==== EXCERPT PROVIDED
DETROIT (AP) _ The Michigan attorney general said Tuesday he would not bring charges against Mayor Kwame Kilpatrick and his security force after completing a sweeping investigation into allegations of misconduct.

``The task was simple: Do we have evidence of crimes being committed? The answer is ’no,‴ Attorney General Mike Cox said.

Kilpatrick came under scrutiny after a deputy police chief charged that the mayor fired him May 9 for investigating allegations of drunken driving, falsified overtime records and a cover-up by two of the security detail’s 20 members.

The fired deputy, Gary Brown, said he also was looking into an allegation that a wild party was held last year at the mayor’s mansion where there was nude dancing and an assault that was concealed from police.

``Over 50 different witnesses who presumably were in a position to know about such an incident were directly asked about the alleged party,″ Cox said. ``Not one witness had any direct or indirect credible knowledge of such an event.″

``The party has all the earmarks of an ‘urban legend,’ and it should be treated as such,″ he said.

Kilpatrick, 32, has denied the allegations and said the party never occurred. He urged the city Tuesday to move beyond the investigation.

``Let’s forget about the nonsense and let’s get to work,″ he said to a standing ovation and cheers from his supporters.

In Cox’s five-week investigation, more than 120 witnesses were interviewed, 90 subpoenas were issued, a forensic analysis of computers was performed and more than 10,000 pages of documents were reviewed.

Brown filed a lawsuit on June 2 and accused the city and its officials of violating the state Whistleblowers’ Protection Act by firing him. He is seeking $6 million in damages.

Michael Stefani, one of the attorneys representing Brown in his civil suit, said the attorney general’s office did what was appropriate under the circumstances. Stefani said the lack of criminal charges won’t hurt the pending lawsuit.
========
## OBJECTIVE:
Could you print the news report on the Michigan attorney general's decision not to charge Mayor Kilpatrick in full, word for word?
==== DATA
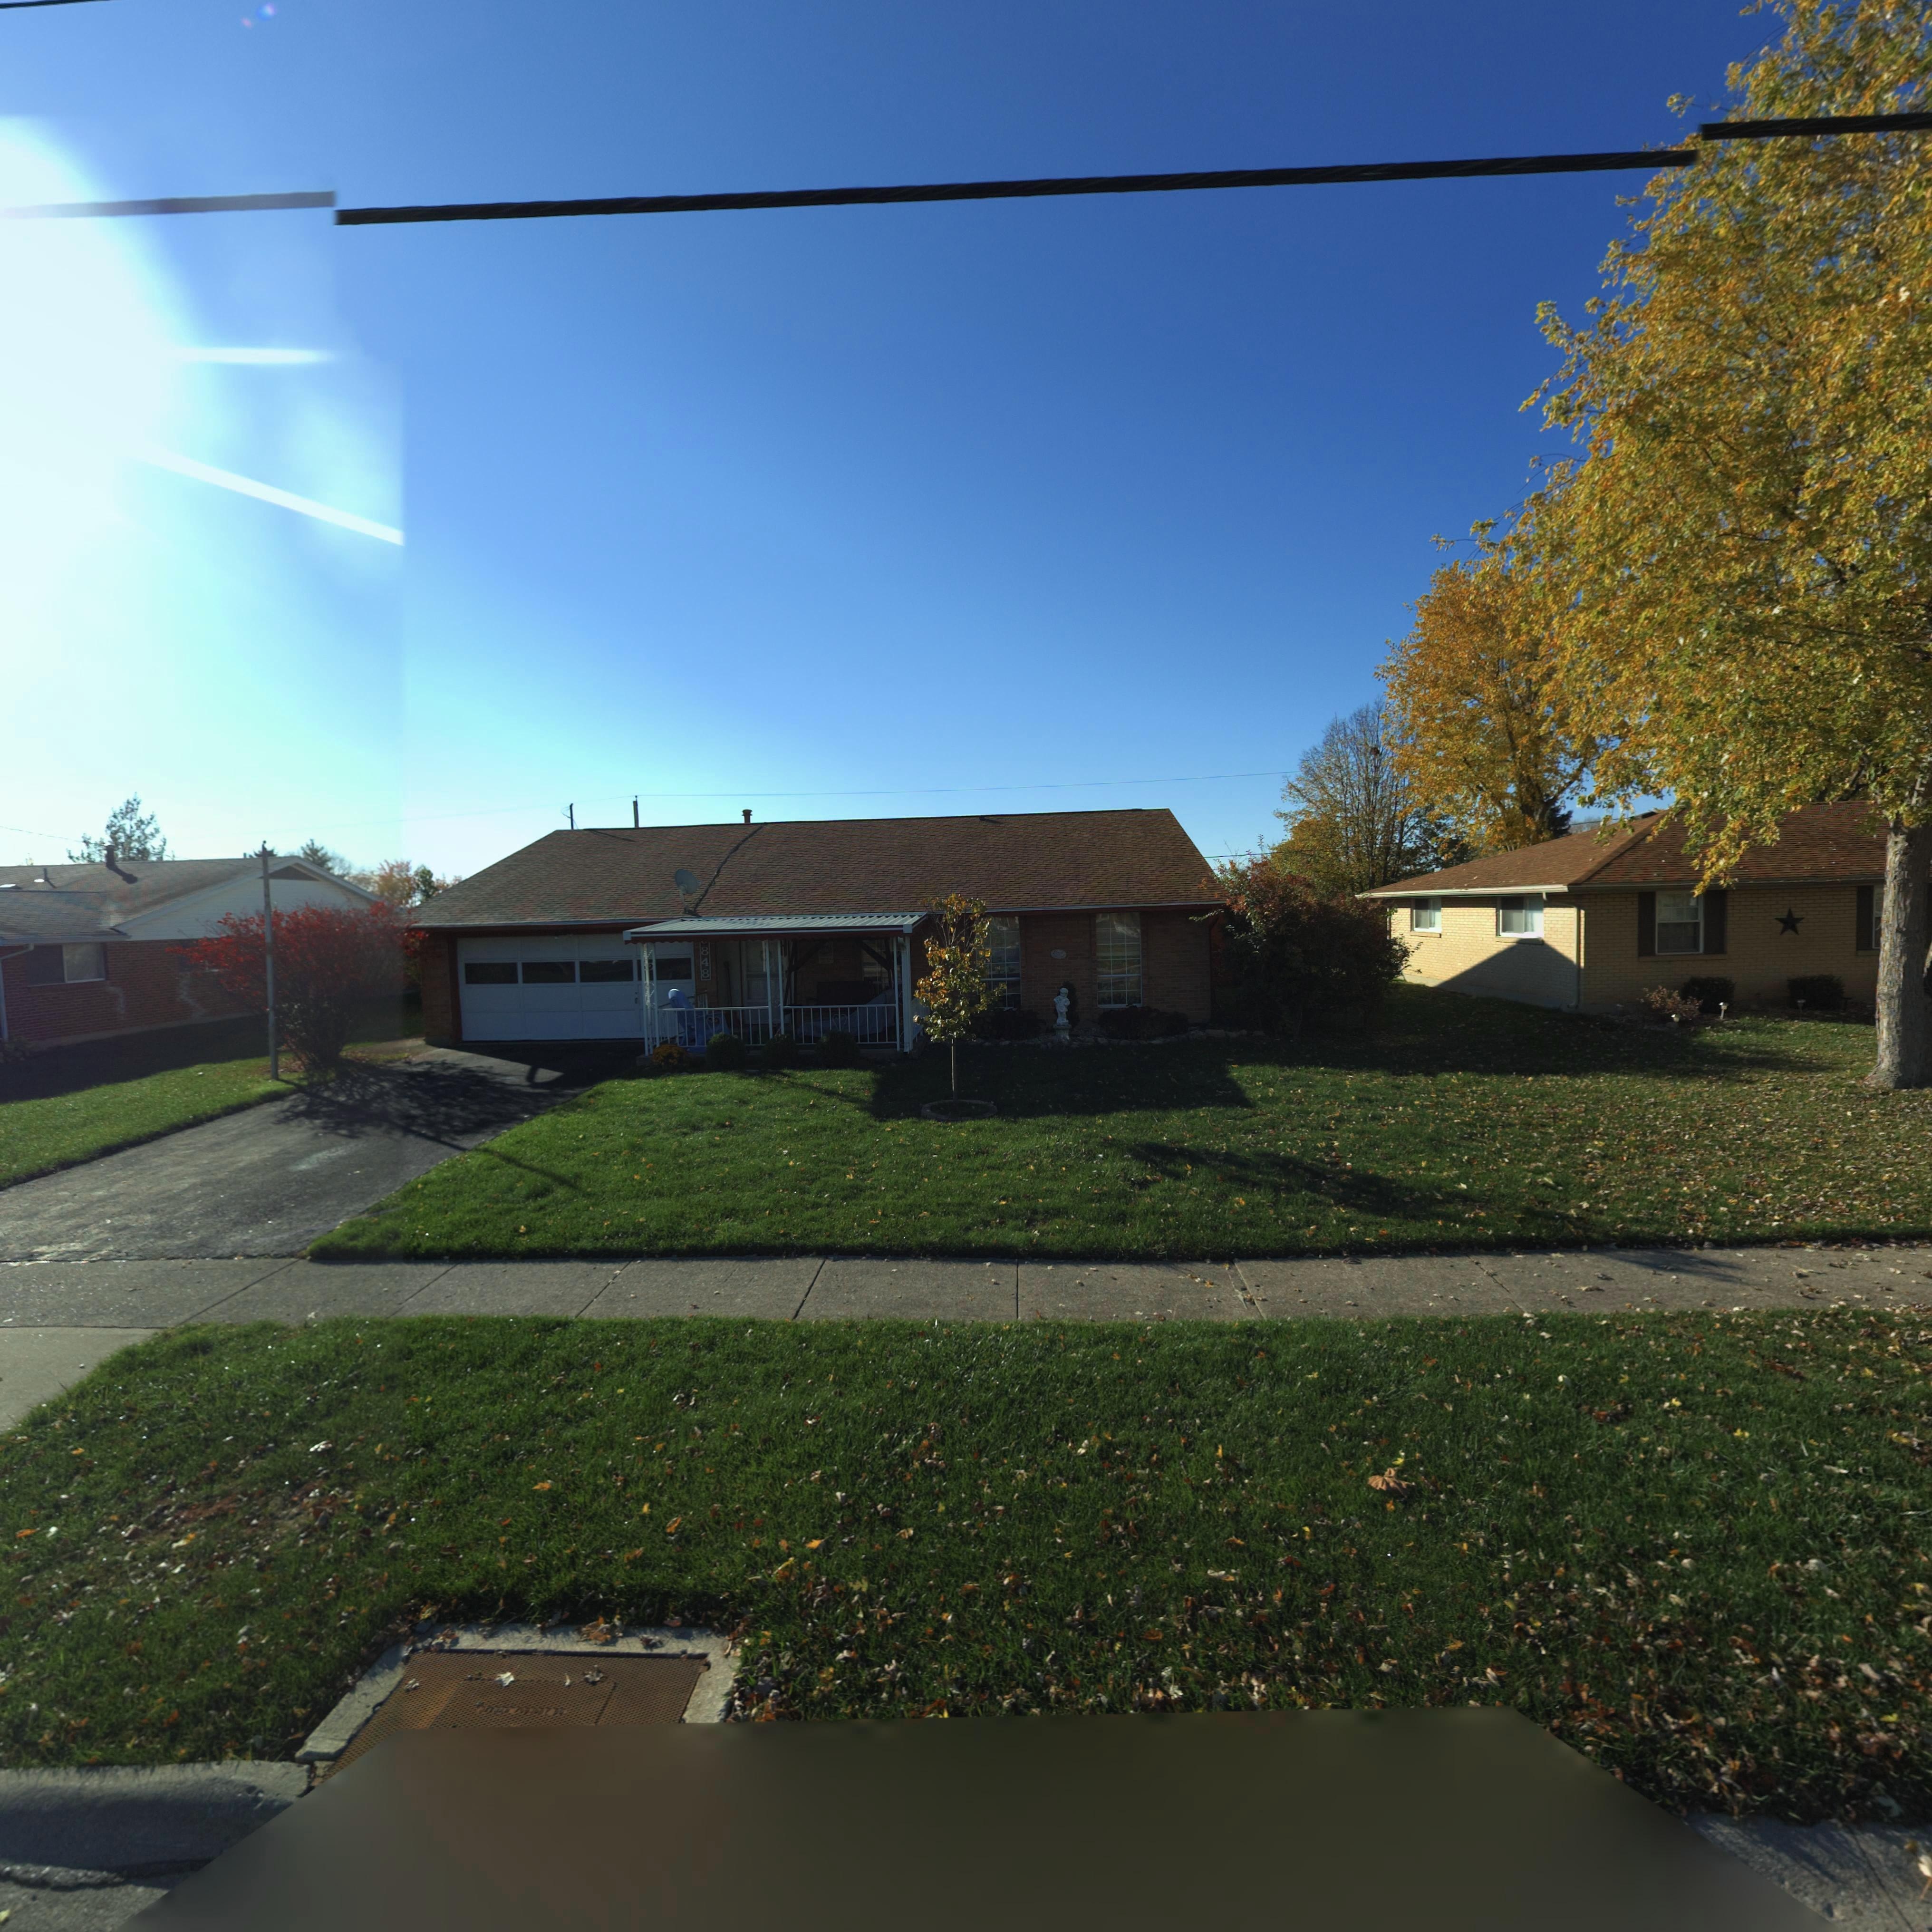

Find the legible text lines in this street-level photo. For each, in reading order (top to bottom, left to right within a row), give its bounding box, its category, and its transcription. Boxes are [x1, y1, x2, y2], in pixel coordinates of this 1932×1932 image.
========
## RESULT BELOW:
DETROIT (AP) _ The Michigan attorney general said Tuesday he would not bring charges against Mayor Kwame Kilpatrick and his security force after completing a sweeping investigation into allegations of misconduct.

``The task was simple: Do we have evidence of crimes being committed? The answer is ’no,‴ Attorney General Mike Cox said.

Kilpatrick came under scrutiny after a deputy police chief charged that the mayor fired him May 9 for investigating allegations of drunken driving, falsified overtime records and a cover-up by two of the security detail’s 20 members.

The fired deputy, Gary Brown, said he also was looking into an allegation that a wild party was held last year at the mayor’s mansion where there was nude dancing and an assault that was concealed from police.

``Over 50 different witnesses who presumably were in a position to know about such an incident were directly asked about the alleged party,″ Cox said. ``Not one witness had any direct or indirect credible knowledge of such an event.″

``The party has all the earmarks of an ‘urban legend,’ and it should be treated as such,″ he said.

Kilpatrick, 32, has denied the allegations and said the party never occurred. He urged the city Tuesday to move beyond the investigation.

``Let’s forget about the nonsense and let’s get to work,″ he said to a standing ovation and cheers from his supporters.

In Cox’s five-week investigation, more than 120 witnesses were interviewed, 90 subpoenas were issued, a forensic analysis of computers was performed and more than 10,000 pages of documents were reviewed.

Brown filed a lawsuit on June 2 and accused the city and its officials of violating the state Whistleblowers’ Protection Act by firing him. He is seeking $6 million in damages.

Michael Stefani, one of the attorneys representing Brown in his civil suit, said the attorney general’s office did what was appropriate under the circumstances. Stefani said the lack of criminal charges won’t hurt the pending lawsuit.